Balloon Girl On Tour

I will say this. Getting back into the swing of touring again, is another roller coaster in itself. Trying to get the right amount of sleep, on top of remembering to eat and then, of course, remembering if you showered that day or the night before. Did I mention you still have to do your job?!

Do I think I want to do this for the rest of my life? I don’t know. It does take a special person to live on a tour bus a be a 20-year roadie. To give up your weekends completely. To live your life on the road on someone else’s  schedule. To eat catering food three times a day and it may or may not be good food.

Woof

Are there perks to the job? Of course! Lots of perks. First off, you are working a show. I’ve spent PLENTY of money going to shows before I started working in the industry. Secondly, you do have time to have fun. Like I created Balloon Girl On Tour. It’s pretty much an inside joke between friends. But if you want to catch a glimpse of my adventures, feel free to follow on Instagram: @balloongirlontour

 

 

Just Normal People

As I climb into adulthood, I understand more and more where I stand in the industry.
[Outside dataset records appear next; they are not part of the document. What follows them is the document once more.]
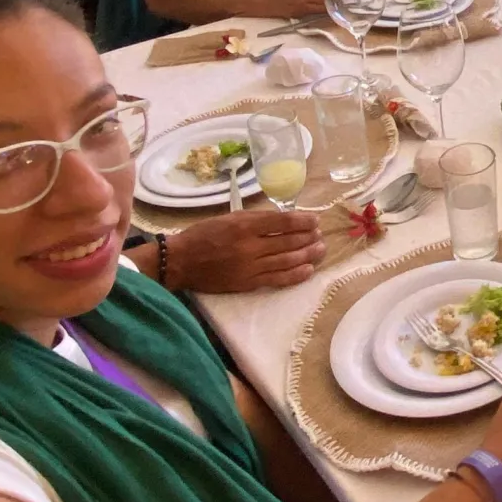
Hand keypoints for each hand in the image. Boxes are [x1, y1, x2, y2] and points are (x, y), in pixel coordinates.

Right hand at [165, 208, 326, 292]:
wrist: (181, 262)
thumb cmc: (203, 235)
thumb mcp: (228, 218)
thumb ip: (255, 219)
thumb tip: (283, 221)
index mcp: (244, 225)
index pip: (282, 222)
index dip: (303, 221)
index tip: (315, 220)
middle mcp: (250, 246)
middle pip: (289, 241)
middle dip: (309, 238)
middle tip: (321, 235)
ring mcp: (250, 266)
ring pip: (287, 260)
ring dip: (308, 255)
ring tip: (320, 250)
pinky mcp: (248, 283)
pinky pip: (278, 279)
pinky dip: (295, 274)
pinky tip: (308, 270)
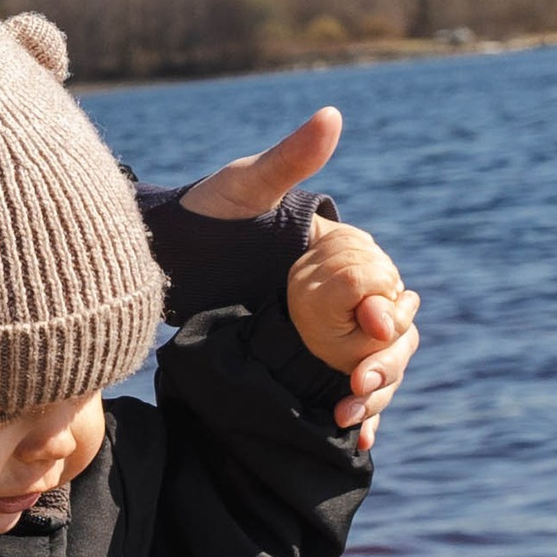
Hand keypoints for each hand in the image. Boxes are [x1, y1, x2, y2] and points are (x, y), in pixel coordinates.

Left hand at [180, 103, 418, 441]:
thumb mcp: (247, 186)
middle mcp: (343, 298)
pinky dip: (352, 414)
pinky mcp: (300, 359)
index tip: (376, 333)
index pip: (389, 292)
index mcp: (346, 258)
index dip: (391, 316)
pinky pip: (338, 390)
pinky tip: (351, 440)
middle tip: (356, 389)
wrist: (164, 251)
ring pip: (372, 371)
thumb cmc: (207, 210)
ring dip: (372, 398)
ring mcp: (324, 332)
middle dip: (385, 367)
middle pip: (391, 340)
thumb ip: (288, 160)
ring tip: (347, 420)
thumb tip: (332, 116)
And as I get older, I start to understand more about stardom and what “being famous” really means.

Being famous means that you are somehow or someway famous people are associated with social media or media. And EVERYONE seems to know about EVERYTHING about your business. Whether you like it or not.

Sometimes you are famous because you are ACTUALLY good at something… other times you are not.
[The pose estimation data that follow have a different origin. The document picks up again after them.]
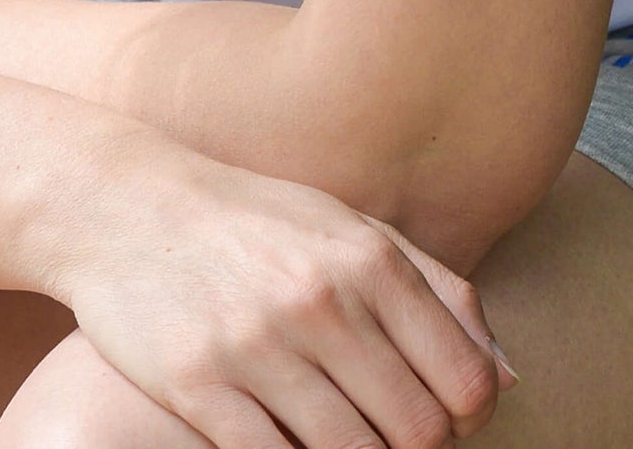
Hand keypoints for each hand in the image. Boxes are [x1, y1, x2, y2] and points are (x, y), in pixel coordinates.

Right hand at [48, 140, 515, 448]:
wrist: (124, 207)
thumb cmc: (254, 222)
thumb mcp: (350, 228)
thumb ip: (437, 292)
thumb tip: (508, 379)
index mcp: (369, 259)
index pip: (467, 383)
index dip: (468, 418)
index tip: (442, 417)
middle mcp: (321, 301)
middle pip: (418, 433)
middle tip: (386, 433)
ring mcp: (258, 348)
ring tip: (339, 436)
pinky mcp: (199, 389)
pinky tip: (287, 441)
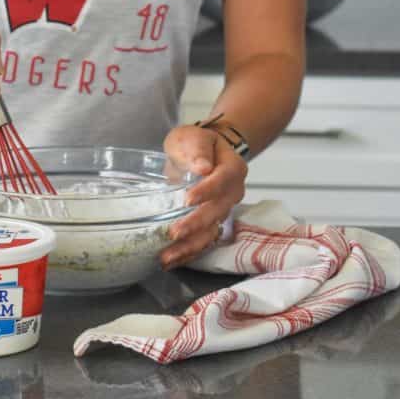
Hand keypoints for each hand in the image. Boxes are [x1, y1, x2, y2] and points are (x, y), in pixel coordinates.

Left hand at [159, 124, 246, 268]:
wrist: (202, 154)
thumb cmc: (196, 144)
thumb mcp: (192, 137)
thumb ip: (197, 149)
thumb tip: (202, 167)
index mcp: (233, 168)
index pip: (222, 181)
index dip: (206, 191)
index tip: (187, 199)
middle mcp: (233, 193)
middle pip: (217, 211)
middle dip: (195, 224)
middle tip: (173, 233)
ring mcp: (224, 210)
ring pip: (211, 232)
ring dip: (189, 246)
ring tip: (166, 257)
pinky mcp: (212, 223)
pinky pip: (203, 241)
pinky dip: (187, 253)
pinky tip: (170, 261)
Either way, I read Anna Kendrick’s book about her upbringing and her world of “being famous”.  She puts in best by saying:

“I still had a tar stain in the middle of my living room floor while I was on tour promoting Up in the Air.”

… You have to read the book as to why she has a tar stain in the middle of the floor but the point is, even though she was already a household name, she still didn’t have a lot of money or ties to her name yet. And I believe she was nominated for an award for that movie.
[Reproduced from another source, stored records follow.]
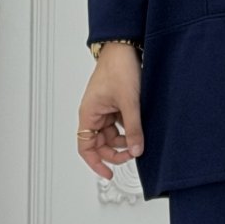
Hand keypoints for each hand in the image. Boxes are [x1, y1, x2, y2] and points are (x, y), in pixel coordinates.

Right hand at [76, 46, 143, 177]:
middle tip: (133, 154)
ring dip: (124, 141)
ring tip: (139, 139)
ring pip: (111, 135)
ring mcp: (104, 110)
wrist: (125, 48)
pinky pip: (118, 124)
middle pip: (99, 144)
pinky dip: (128, 129)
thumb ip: (133, 129)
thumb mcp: (129, 103)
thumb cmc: (119, 69)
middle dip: (115, 152)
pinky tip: (139, 128)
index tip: (109, 174)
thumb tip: (136, 150)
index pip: (85, 147)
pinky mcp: (115, 105)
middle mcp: (93, 114)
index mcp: (88, 114)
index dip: (95, 163)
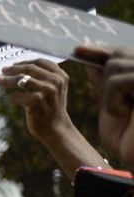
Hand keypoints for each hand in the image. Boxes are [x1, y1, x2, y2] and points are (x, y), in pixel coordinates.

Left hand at [0, 60, 72, 143]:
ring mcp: (47, 90)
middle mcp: (55, 80)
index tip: (13, 64)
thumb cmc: (50, 109)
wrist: (56, 129)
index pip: (40, 62)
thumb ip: (44, 78)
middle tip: (2, 70)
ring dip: (7, 80)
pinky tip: (13, 102)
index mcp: (60, 75)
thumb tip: (20, 68)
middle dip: (13, 69)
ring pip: (21, 80)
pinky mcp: (37, 101)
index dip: (24, 62)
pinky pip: (17, 95)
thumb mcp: (53, 89)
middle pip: (29, 68)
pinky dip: (13, 98)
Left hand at [78, 46, 133, 165]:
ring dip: (109, 92)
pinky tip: (125, 113)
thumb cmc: (128, 137)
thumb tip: (87, 59)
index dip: (100, 50)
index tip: (77, 50)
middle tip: (104, 90)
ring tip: (121, 111)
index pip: (120, 52)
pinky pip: (118, 80)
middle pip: (118, 54)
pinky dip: (113, 100)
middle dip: (104, 71)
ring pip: (115, 66)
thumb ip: (105, 81)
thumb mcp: (112, 103)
It’s a hard lesson to learn but you have to stop comparing yourself to other people. It always looks like someone is doing better than you but the truth is, we all have a tar stain in the middle of the floor.

 

Go the Distance

So I worked on my very first music video. Like legit music video with a very well known country artist. And I’m not going to lie, it was a lot of work, but I really like it and what film entails.

However, as much of an animal I am when it comes to working, I will say I really, really do enjoy working my live events.

I guess the thrill of getting it right on the first time is just an adrenaline rush. When you work with film, you have to get the shot from three to five different angles. Which is fine, but that means you have multiple opportunities to get it right. When you do events live, you either get it right or you don’t.

But I’m very happy I’m getting more film work. Because now I can officially say I have experience on tour, festivals, corporate events, venues, reality TV and music videos. Which for me is a big deal because lets be honest, everyone wants a piece of the pie. I’m lucky to get a slice.

Don’t Give Up

For the first time ever, I really enjoy being home for Christmas. I haven’t done much since I have been here but living in nostalgia… Is that how you use it?

Anyways, I’m really excited because my dad got me a keyboard/synthesizer and I’m bringing back my saxophone to Nashville. Needless to say, I hope I get my musicianship back and hope that things will be great next year.

As I told my parents last night, I want to do it all. I want to be able to say everything I’ve ever wanted to do, I conquered and did well at it.

Music is always one of my biggest obstacles, I’ve always been able to play and read. And I was once really, really good. But life got in the way, so I hope this time it doesn’t.

Do I need a bit of practice, sure, I’ll admit it! But at one point in time, everyone did.

I hope that everything falls into place.